Applications are generally sold on a per seat basis, so revenue is based on staff size at Oracle's customers. Infrastructure software is sold based on capacity, the number of processors (CPUs) in a server running the software, for example.

The scary issue for a lot of tech companies is of course is one of headcount. As companies cut numbers to weather the recession, they are also cutting the number of seats they need for any number of applications. But companies are less likely to scale back on the efficiencies an automated enterprise can offer them, so that business is not as vulnerable.

Because it is driven by "data, not heads, the (infrastructure) segment should be more stable than other software businesses through the recession," writes Morgan Stanley analyst Adam Holt, who has an "overweight" rating on Oracle, with a 12-month price target of $22.

In that context, data versus heads (or applications versus infrastructure), investors would be wise to look at other software companies SAP and Microsoft, for example, which will be subject to the same forces.

In the second fiscal quarter, Oracle posted database and middleware revenue of almost $3 billion, up 4% year over year.

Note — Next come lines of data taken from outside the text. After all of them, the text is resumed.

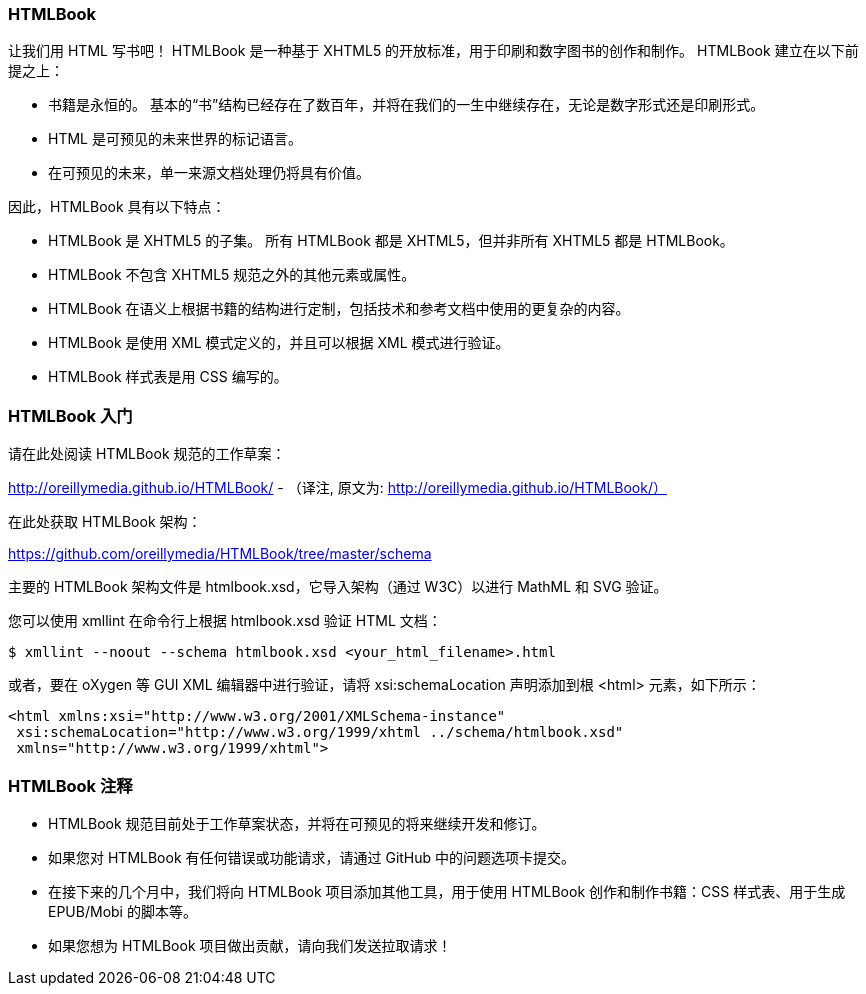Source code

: === HTMLBook

让我们用 HTML 写书吧！ HTMLBook 是一种基于 XHTML5 的开放标准，用于印刷和数字图书的创作和制作。 HTMLBook 建立在以下前提之上：

* 书籍是永恒的。 基本的“书”结构已经存在了数百年，并将在我们的一生中继续存在，无论是数字形式还是印刷形式。
* HTML 是可预见的未来世界的标记语言。
* 在可预见的未来，单一来源文档处理仍将具有价值。

因此，HTMLBook 具有以下特点：

* HTMLBook 是 XHTML5 的子集。 所有 HTMLBook 都是 XHTML5，但并非所有 XHTML5 都是 HTMLBook。
* HTMLBook 不包含 XHTML5 规范之外的其他元素或属性。
* HTMLBook 在语义上根据书籍的结构进行定制，包括技术和参考文档中使用的更复杂的内容。
* HTMLBook 是使用 XML 模式定义的，并且可以根据 XML 模式进行验证。
* HTMLBook 样式表是用 CSS 编写的。

=== HTMLBook 入门

请在此处阅读 HTMLBook 规范的工作草案：

http://oreillymedia.github.io/HTMLBook/ - （译注, 原文为: http://oreillymedia.github.io/HTMLBook/）

在此处获取 HTMLBook 架构：

https://github.com/oreillymedia/HTMLBook/tree/master/schema

主要的 HTMLBook 架构文件是 +htmlbook.xsd+，它导入架构（通过 W3C）以进行 MathML 和 SVG 验证。

您可以使用 +xmllint+ 在命令行上根据 +htmlbook.xsd+ 验证 HTML 文档：

----
$ xmllint --noout --schema htmlbook.xsd <your_html_filename>.html
----

或者，要在 oXygen 等 GUI XML 编辑器中进行验证，请将 +xsi:schemaLocation+ 声明添加到根 +<html>+ 元素，如下所示：

----
<html xmlns:xsi="http://www.w3.org/2001/XMLSchema-instance"
 xsi:schemaLocation="http://www.w3.org/1999/xhtml ../schema/htmlbook.xsd"
 xmlns="http://www.w3.org/1999/xhtml">
----

=== HTMLBook 注释

* HTMLBook 规范目前处于工作草案状态，并将在可预见的将来继续开发和修订。

* 如果您对 HTMLBook 有任何错误或功能请求，请通过 GitHub 中的问题选项卡提交。

* 在接下来的几个月中，我们将向 HTMLBook 项目添加其他工具，用于使用 HTMLBook 创作和制作书籍：CSS 样式表、用于生成 EPUB/Mobi 的脚本等。

* 如果您想为 HTMLBook 项目做出贡献，请向我们发送拉取请求！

During the same quarter, the applications business was flat to slightly down.

"Oracle's negative year-over-year growth in applications do not bode well for SAP," says JMP Securities analyst Patrick Walravens, who has a "market perform" rating on Oracle. SAP has a very application-heavy product offering. "Our checks so far suggest SAP has already seen some of its larger deal prospects in North America push out."

At some point the economy will recover, and headcount will once again grow. At that point, Oracle will be able to push its applications business harder. In the meantime, unlike some of its competitors, Oracle has the leverage to wring additional revenue from its infrastructure business, and sail -- as it did after the tech bubble burst -- far ahead of the pack.